Accumulating evidence supports the importance of copper for brain development and function. Clinical awareness of copper limitation is recognized in the altered hematological profile. The connection between copper limitation and anemia dates to 1848 and the disease chlorosis (2). Recognition of a role for copper in brain development was first appreciated in 1937 in ataxic sheep born to copper-deficient ewes (3). Laboratory rodents born to copper-deficient dams display many gross alterations to the CNS such as missing cerebella, focal necrosis of the cerebral cortex, and lesions in the corpus striatum (4). Humans missing the P-type ATPase, ATP7A, cannot transport copper through cells properly and develop Menkes disease, a fatal neurological degenerative disorder (5).
The biochemical mechanisms responsible for the neuropathology of copper deficiency remain elusive. It is generally believed that changes in cuproenzymes such as superoxide dismutase (SOD), cytochrome c oxidase (CCO), dopamine-ß-monooxygenase (DBM), and peptidylglycine-
-amidating monooxygenase (PAM) could explain abnormal development and function. However, elucidation of critical enzymes and mechanisms remains a work in progress.

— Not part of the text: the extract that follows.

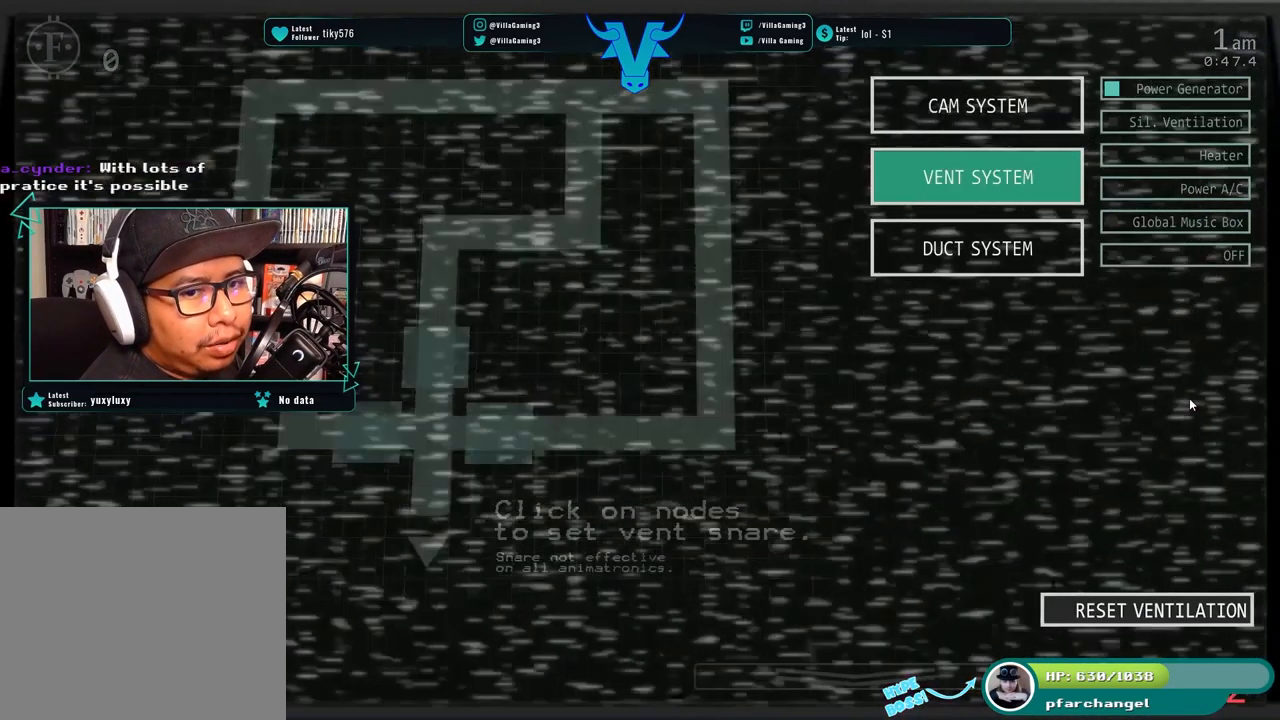
{"keys": ["s", "space"], "events": [[450, "s", "down"], [500, "space", "down"]]}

Two major factors that influence the development of neuropathology after copper deficiency are the degree of copper limitation and the timing of the onset of deficiency. The requirement for dietary copper to support gestation and lactation is much greater than that needed for adult homeostasis (6). In fact, it is difficult to assess copper status in adults because few, if any, established biochemical markers of copper status change when dietary copper is restricted to conventional foods low in copper (7). Consequently, some question exists whether copper deficiency is really an important public health issue. However, copper deficiency is clearly an important concern for neonates. As reviewed previously, copper restriction during lactation in rodents lowers brain copper concentrations by 80%, whereas postlactation copper restriction lowers brain copper by only 30% (8). The reductions in organ copper levels are proportional to dietary copper intakes. Thus, both dietary copper concentration and the timing of inadequate copper intakes are critical.
Another important issue is recovery from copper deficiency. Are there long-term consequences of perinatal copper deficiency? Offspring of Sprague-Dawley rats subjected to perinatal copper deficiency exhibited a blunted auditory startle response 5 mo after repletion with copper (8). Biochemically all differences between copper-adequate controls and formerly copper-deficient males and females disappeared after 5 mo of repletion except for reduced brain copper in repleted rats in several brain regions.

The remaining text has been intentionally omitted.